::: Given passage

Re: [PATCH v26 07/12] landlock: Support filesystem access-control

2021-01-15 Thread Jann Horn
On Fri, Jan 15, 2021 at 10:10 AM Mickaël Salaün  wrote:
> On 14/01/2021 23:43, Jann Horn wrote:
> > On Thu, Jan 14, 2021 at 7:54 PM Mickaël Salaün  wrote:
> >> On 14/01/2021 04:22, Jann Horn wrote:
> >>> On Wed, Dec 9, 2020 at 8:28 PM Mickaël Salaün  wrote:
>  Thanks to the Landlock objects and ruleset, it is possible to identify
>  inodes according to a process's domain.  To enable an unprivileged
>  process to express a file hierarchy, it first needs to open a directory
>  (or a file) and pass this file descriptor to the kernel through
>  landlock_add_rule(2).  When checking if a file access request is
>  allowed, we walk from the requested dentry to the real root, following
>  the different mount layers.  The access to each "tagged" inodes are
>  collected according to their rule layer level, and ANDed to create
>  access to the requested file hierarchy.  This makes possible to identify
>  a lot of files without tagging every inodes nor modifying the
>  filesystem, while still following the view and understanding the user
>  has from the filesystem.
> 
>  Add a new ARCH_EPHEMERAL_INODES for UML because it currently does not
>  keep the same struct inodes for the same inodes whereas these inodes are
>  in use.

::::::

▸ Work instruction 1: According to the Landlock patch excerpt, why is a new ARCH_EPHEMERAL_INODES option added for UML? Answer in one to three sentences.
The Landlock patch excerpt and the listing after it are unrelated to each other.

::: Data section

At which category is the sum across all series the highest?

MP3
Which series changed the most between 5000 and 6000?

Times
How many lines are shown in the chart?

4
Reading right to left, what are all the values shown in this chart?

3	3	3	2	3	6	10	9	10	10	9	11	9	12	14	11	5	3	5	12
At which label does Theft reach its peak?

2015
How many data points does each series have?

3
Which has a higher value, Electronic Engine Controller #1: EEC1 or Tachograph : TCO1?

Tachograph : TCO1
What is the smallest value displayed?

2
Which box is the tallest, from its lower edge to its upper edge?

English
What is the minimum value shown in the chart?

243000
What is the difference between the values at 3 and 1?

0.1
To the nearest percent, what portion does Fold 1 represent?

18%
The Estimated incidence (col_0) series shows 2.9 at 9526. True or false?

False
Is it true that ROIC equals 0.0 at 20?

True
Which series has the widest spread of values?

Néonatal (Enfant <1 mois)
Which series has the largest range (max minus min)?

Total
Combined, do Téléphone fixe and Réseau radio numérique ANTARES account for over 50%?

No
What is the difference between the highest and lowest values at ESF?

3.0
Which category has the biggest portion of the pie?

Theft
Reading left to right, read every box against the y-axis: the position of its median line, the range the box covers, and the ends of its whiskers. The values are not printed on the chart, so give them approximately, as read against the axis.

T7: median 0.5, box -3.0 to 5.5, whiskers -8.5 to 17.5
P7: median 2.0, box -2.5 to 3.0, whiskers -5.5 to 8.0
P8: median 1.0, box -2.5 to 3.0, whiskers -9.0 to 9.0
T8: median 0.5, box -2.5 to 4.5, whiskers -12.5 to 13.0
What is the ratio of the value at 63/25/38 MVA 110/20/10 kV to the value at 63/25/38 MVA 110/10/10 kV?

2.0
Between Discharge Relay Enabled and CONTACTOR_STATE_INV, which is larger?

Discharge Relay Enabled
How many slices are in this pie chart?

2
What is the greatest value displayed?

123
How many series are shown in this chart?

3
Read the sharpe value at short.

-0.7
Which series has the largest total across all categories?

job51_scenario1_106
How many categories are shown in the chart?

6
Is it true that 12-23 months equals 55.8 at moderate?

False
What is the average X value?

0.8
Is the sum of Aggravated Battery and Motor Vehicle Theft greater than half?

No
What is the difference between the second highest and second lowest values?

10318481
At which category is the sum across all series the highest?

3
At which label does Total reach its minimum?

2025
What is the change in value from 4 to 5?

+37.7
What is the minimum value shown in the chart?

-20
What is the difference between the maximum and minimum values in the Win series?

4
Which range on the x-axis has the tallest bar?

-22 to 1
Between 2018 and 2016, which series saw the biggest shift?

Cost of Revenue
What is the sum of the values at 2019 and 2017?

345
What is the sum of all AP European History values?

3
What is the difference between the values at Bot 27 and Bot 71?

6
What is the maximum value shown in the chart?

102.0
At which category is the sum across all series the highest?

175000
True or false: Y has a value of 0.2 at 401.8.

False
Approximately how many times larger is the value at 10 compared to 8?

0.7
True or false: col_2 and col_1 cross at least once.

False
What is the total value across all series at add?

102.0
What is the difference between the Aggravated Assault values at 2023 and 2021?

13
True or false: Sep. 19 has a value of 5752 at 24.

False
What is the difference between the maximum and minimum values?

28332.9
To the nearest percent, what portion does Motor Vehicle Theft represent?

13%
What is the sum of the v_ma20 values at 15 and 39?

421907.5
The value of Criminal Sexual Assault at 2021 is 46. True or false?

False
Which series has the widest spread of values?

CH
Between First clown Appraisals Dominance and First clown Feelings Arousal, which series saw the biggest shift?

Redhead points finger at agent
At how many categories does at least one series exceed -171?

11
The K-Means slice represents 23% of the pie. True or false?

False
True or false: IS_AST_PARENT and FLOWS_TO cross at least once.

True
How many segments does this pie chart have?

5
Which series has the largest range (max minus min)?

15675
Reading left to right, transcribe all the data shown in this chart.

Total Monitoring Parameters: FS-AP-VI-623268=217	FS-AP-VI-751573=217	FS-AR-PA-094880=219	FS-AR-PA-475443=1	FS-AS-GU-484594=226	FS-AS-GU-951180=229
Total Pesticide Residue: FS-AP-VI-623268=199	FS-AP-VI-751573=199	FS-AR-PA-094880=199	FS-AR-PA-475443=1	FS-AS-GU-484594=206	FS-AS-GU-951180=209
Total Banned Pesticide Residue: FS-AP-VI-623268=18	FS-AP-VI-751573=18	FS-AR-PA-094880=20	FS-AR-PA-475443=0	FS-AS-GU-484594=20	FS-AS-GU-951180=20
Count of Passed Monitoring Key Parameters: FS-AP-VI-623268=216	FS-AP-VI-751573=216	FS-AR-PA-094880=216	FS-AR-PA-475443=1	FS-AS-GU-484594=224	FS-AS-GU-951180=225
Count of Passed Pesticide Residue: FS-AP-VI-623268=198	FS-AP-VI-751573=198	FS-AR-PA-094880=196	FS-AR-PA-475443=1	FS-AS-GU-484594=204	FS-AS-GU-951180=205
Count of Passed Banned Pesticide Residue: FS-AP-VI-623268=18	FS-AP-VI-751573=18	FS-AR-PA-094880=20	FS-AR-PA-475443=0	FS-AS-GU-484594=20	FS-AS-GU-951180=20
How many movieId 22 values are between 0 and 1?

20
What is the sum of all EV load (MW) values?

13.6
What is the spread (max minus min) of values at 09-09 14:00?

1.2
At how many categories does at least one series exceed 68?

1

::::::

▸ Work instruction 2: Turn the stretch of the listing from the line containing "Redhead points finger at agent" through the line containing "Reading left to right, transcribe" into a Markdown table with the columns Row and Listing line. Number each line and leave out blank lines.

▸ Problem solution 1: The option is added because UML currently does not keep the same struct inodes for the same inodes, even while those inodes are in use.

▸ Problem solution 2:
| Row | Listing line |
|---|---|
| 1 | Redhead points finger at agent |
| 2 | At how many categories does at least one series exceed -171? |
| 3 | 11 |
| 4 | The K-Means slice represents 23% of the pie. True or false? |
| 5 | False |
| 6 | True or false: IS_AST_PARENT and FLOWS_TO cross at least once. |
| 7 | True |
| 8 | How many segments does this pie chart have? |
| 9 | 5 |
| 10 | Which series has the largest range (max minus min)? |
| 11 | 15675 |
| 12 | Reading left to right, transcribe all the data shown in this chart. |